Self-driving cars well on the way

Automatic cars are well on the way to becoming a reality.

ST. PETERSBURG - One day in the not-so-distant future, you will likely get in your car and it will drive you, hands free.

“It's amazing how quickly this technology is coming online,” said St. Pete state senator Jeff Brandes.

Brandes is a big proponent of automated cars. Last week, he rode inside of an Uber in Pittsburgh – the first city where the ride-sharing company rolled out the new self-driving technology.

Brandes said they have about 100 cars on the road so far.

“After a while you just get kind of comfortable with it, and very used to the fact that the car is driving very, very well.”

During his experience, a driver was in the front at all times and only touched the steering wheel once. 

“I think people are going to get very comfortable with the fact that these cars are going to be able to drive safer than a human driver,” Brandes said.

There have been some issues reported with the cars in Pittsburgh.

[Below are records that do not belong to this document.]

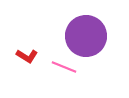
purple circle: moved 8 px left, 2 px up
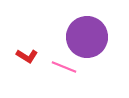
purple circle: moved 1 px right, 1 px down
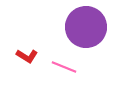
purple circle: moved 1 px left, 10 px up
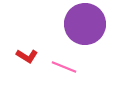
purple circle: moved 1 px left, 3 px up
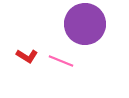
pink line: moved 3 px left, 6 px up
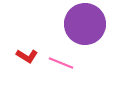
pink line: moved 2 px down
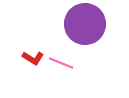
red L-shape: moved 6 px right, 2 px down
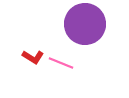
red L-shape: moved 1 px up
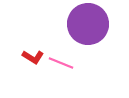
purple circle: moved 3 px right
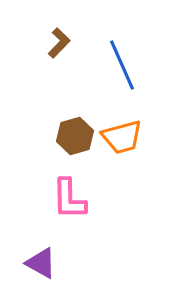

One man posted to Facebook a self-driving Uber going the wrong way on a one-way street, unsure if it was the driver or technology at fault. And there was another report of a fender bender.

If you feel worried, concerned or anxious about this, you're not alone.

A study from AAA found three of four U.S. drivers are afraid to ride in self-driving cars.

“It was a little freaky to see. It's unusual, we're not used to it,” said Vicky Tullman, a Tampa driver.

“But, in my opinion, I think eventually it is the future and it will cut down on driver deaths.”

“I remember some Arnold Schwarzenegger movie I saw when I was a kid and he's driving down the road paying no attention, just set it to go there, I always thought it was a great idea, very cool,” said Michael Schafer, another Tampa driver.

“So, seeing somebody actually do it and not just hearing 'Oh it's the future,' is really cool to see that.”

While there's serious concern, some auto experts have insisted the technology will save lives.

“I think it's important to realize that 94 percent of all accidents are caused by human error,” Brandes said.

“I truly believe my kids may never learn to drive.”